You see the problem straight away - if you have a one-on-one situation, then I can see that your question seems debatable. But there's more than one faith and many will insist they're exclusively the one to go for. Incidentally I'm not really changing the question here because in your case there are two people, potentially of their own differing faith. Who'se to say the dying person doesn't convert the well one's mind ?
Also the 'close to death' part is only just relevant, in that it lends gravity to the situation, but the same question applies to well people who aren't so close to death.
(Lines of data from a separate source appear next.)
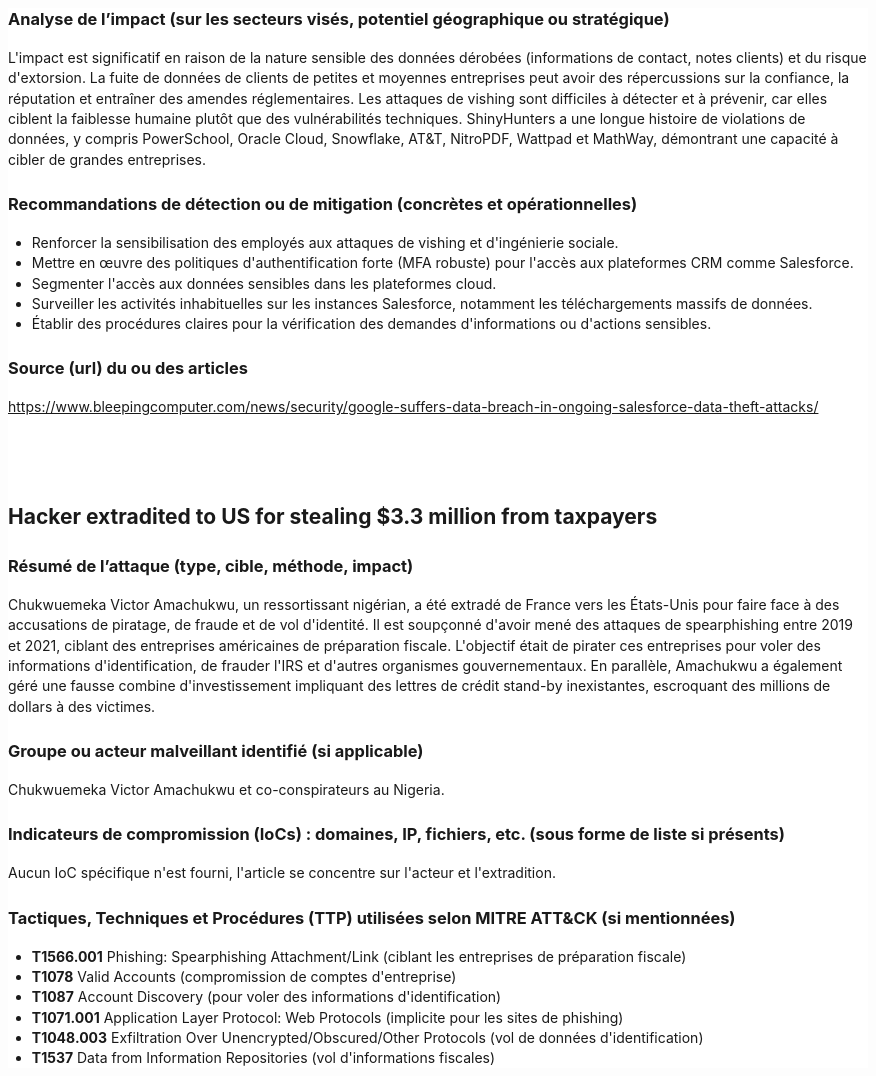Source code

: ### Analyse de l’impact (sur les secteurs visés, potentiel géographique ou stratégique)
L'impact est significatif en raison de la nature sensible des données dérobées (informations de contact, notes clients) et du risque d'extorsion. La fuite de données de clients de petites et moyennes entreprises peut avoir des répercussions sur la confiance, la réputation et entraîner des amendes réglementaires. Les attaques de vishing sont difficiles à détecter et à prévenir, car elles ciblent la faiblesse humaine plutôt que des vulnérabilités techniques. ShinyHunters a une longue histoire de violations de données, y compris PowerSchool, Oracle Cloud, Snowflake, AT&T, NitroPDF, Wattpad et MathWay, démontrant une capacité à cibler de grandes entreprises.

### Recommandations de détection ou de mitigation (concrètes et opérationnelles)
*   Renforcer la sensibilisation des employés aux attaques de vishing et d'ingénierie sociale.
*   Mettre en œuvre des politiques d'authentification forte (MFA robuste) pour l'accès aux plateformes CRM comme Salesforce.
*   Segmenter l'accès aux données sensibles dans les plateformes cloud.
*   Surveiller les activités inhabituelles sur les instances Salesforce, notamment les téléchargements massifs de données.
*   Établir des procédures claires pour la vérification des demandes d'informations ou d'actions sensibles.

### Source (url) du ou des articles
https://www.bleepingcomputer.com/news/security/google-suffers-data-breach-in-ongoing-salesforce-data-theft-attacks/

<br>
<br>
<div id="hacker-extradited-to-us-for-stealing-33-million-from-taxpayers"></div>

## Hacker extradited to US for stealing $3.3 million from taxpayers

### Résumé de l’attaque (type, cible, méthode, impact)
Chukwuemeka Victor Amachukwu, un ressortissant nigérian, a été extradé de France vers les États-Unis pour faire face à des accusations de piratage, de fraude et de vol d'identité. Il est soupçonné d'avoir mené des attaques de spearphishing entre 2019 et 2021, ciblant des entreprises américaines de préparation fiscale. L'objectif était de pirater ces entreprises pour voler des informations d'identification, de frauder l'IRS et d'autres organismes gouvernementaux. En parallèle, Amachukwu a également géré une fausse combine d'investissement impliquant des lettres de crédit stand-by inexistantes, escroquant des millions de dollars à des victimes.

### Groupe ou acteur malveillant identifié (si applicable)
Chukwuemeka Victor Amachukwu et co-conspirateurs au Nigeria.

### Indicateurs de compromission (IoCs) : domaines, IP, fichiers, etc. (sous forme de liste si présents)
Aucun IoC spécifique n'est fourni, l'article se concentre sur l'acteur et l'extradition.

### Tactiques, Techniques et Procédures (TTP) utilisées selon MITRE ATT&CK (si mentionnées)
*   **T1566.001** Phishing: Spearphishing Attachment/Link (ciblant les entreprises de préparation fiscale)
*   **T1078** Valid Accounts (compromission de comptes d'entreprise)
*   **T1087** Account Discovery (pour voler des informations d'identification)
*   **T1071.001** Application Layer Protocol: Web Protocols (implicite pour les sites de phishing)
*   **T1048.003** Exfiltration Over Unencrypted/Obscured/Other Protocols (vol de données d'identification)
*   **T1537** Data from Information Repositories (vol d'informations fiscales)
I'd say the ethics are in a sense subjective:
From each individual's point of view (the ones doing the persuading), they think they're doing the 'right thing' by persuading the dying person to go with their faith, for example to save them from hell (or equivalent). This assumes that these people put this notion of saving someone from the 'wrong faith' above the ethical ranking of allowing someone to be what they are.
I should make the point that this is about "having a faith A versus faith B", the point being a change from one to the other, not which way or what you end up with.
From the group point of view, or an independent (atheist?) observer, or the person on the floor, each argument to change to a given faith is cancelled by any argument to change to any other faith. I'd imagine this would make the circumstances almost laughably irrelevant.
So back to the persuading individual's point of view: Is this ethical ?
No, because objectively, there's no discernable value in one faith over another, and so there's no value in changing someone's mind. It would just amount to a person asserting their own belief on someone else.